[Dataset entries]
▼▼▼

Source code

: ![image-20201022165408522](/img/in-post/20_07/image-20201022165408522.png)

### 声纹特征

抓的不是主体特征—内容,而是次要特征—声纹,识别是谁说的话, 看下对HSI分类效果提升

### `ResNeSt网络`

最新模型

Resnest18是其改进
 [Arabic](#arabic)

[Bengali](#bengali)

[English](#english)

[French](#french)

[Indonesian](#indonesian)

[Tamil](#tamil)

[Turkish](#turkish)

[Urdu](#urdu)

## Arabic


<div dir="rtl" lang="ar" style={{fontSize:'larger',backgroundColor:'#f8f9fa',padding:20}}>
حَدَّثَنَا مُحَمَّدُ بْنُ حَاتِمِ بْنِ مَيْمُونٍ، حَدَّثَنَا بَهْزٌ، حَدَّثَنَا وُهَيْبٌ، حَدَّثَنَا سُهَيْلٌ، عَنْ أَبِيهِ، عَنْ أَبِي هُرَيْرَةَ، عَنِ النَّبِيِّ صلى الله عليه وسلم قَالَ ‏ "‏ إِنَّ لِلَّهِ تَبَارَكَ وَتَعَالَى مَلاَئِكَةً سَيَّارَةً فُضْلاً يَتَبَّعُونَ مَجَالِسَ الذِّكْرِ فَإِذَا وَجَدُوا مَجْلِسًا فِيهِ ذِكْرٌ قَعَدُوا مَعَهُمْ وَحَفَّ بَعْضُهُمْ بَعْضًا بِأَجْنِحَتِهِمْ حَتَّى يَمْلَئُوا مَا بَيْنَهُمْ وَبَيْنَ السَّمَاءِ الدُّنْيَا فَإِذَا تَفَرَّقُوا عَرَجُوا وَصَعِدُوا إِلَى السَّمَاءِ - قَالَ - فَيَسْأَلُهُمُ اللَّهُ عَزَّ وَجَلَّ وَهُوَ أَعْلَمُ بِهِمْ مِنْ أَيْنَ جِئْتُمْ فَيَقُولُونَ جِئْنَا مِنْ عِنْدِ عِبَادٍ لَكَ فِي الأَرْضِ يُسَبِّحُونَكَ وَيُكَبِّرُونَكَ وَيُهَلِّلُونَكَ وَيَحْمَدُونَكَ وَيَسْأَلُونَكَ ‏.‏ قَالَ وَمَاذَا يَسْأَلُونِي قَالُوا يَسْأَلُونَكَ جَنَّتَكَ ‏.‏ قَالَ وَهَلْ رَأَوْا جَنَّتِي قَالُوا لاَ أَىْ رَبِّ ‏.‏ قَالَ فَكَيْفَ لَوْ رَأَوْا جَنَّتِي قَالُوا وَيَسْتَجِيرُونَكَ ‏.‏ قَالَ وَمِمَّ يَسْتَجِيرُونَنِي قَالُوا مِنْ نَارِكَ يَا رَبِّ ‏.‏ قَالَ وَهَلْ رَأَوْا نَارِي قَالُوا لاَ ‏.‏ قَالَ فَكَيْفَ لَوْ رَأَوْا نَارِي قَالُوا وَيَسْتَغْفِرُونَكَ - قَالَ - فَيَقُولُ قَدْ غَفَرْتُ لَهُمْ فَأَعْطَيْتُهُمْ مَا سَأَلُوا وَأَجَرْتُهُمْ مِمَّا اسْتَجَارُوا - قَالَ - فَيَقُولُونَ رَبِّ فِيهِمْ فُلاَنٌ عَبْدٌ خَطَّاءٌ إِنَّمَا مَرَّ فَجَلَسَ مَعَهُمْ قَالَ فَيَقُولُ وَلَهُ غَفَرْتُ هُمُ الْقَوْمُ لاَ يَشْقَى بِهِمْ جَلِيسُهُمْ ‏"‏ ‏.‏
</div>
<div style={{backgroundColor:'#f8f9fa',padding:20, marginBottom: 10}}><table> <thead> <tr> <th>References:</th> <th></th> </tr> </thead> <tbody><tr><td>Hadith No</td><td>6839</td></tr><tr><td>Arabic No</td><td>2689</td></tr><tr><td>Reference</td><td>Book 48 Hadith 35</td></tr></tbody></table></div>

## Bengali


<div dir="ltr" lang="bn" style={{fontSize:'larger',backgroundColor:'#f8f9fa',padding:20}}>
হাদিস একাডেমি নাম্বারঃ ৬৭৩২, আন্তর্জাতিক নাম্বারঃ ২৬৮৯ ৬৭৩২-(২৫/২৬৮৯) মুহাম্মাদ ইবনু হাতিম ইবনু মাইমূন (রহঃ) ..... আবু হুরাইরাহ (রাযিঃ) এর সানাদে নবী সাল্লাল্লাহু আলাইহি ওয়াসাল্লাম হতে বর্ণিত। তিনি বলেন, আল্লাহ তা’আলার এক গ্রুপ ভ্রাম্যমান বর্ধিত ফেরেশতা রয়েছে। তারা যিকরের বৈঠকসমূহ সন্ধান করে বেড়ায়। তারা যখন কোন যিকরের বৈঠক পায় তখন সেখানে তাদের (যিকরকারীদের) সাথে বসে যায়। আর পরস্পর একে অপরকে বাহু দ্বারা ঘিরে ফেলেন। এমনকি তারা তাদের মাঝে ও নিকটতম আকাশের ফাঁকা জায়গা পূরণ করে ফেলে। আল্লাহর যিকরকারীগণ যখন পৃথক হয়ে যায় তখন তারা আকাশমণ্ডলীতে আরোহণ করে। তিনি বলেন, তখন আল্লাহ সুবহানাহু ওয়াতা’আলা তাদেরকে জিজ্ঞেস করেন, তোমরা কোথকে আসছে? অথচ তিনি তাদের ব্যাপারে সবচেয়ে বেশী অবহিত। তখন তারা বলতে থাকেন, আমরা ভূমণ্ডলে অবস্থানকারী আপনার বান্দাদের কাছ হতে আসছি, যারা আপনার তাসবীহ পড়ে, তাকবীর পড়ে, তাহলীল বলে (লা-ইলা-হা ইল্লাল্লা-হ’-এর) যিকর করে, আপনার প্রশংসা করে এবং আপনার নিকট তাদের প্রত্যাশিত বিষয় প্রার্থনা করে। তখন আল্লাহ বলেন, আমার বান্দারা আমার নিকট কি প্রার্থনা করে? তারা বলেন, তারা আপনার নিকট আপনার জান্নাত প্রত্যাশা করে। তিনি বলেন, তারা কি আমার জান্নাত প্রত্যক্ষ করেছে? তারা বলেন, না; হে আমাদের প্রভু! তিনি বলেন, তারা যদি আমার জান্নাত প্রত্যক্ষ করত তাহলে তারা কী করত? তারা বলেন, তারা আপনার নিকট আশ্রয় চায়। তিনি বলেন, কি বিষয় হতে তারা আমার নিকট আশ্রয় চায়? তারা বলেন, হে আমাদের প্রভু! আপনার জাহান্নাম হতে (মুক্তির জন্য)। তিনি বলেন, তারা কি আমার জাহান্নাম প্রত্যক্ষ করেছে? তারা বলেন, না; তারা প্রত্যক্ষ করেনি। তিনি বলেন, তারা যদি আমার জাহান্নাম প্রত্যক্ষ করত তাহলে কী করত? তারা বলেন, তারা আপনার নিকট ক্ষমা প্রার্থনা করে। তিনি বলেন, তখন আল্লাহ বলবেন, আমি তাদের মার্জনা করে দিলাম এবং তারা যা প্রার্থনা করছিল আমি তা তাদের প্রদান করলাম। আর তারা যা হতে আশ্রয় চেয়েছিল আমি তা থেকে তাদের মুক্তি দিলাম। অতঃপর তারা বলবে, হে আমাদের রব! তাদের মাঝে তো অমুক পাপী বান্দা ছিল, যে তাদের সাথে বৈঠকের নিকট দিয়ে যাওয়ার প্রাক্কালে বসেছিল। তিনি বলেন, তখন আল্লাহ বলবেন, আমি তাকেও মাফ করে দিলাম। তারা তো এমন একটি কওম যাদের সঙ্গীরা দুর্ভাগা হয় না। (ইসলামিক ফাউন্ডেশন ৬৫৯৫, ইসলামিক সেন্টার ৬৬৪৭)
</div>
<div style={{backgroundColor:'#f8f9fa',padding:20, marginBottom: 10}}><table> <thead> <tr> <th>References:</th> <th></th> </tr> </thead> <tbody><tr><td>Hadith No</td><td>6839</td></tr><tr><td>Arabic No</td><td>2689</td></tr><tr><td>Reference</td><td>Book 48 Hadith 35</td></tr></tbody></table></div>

▲▲▲

* _How to complete this task_
Counting only lines that contain the word "lang", state how many appear in the entries, and add nothing.

* _Exercise result_
2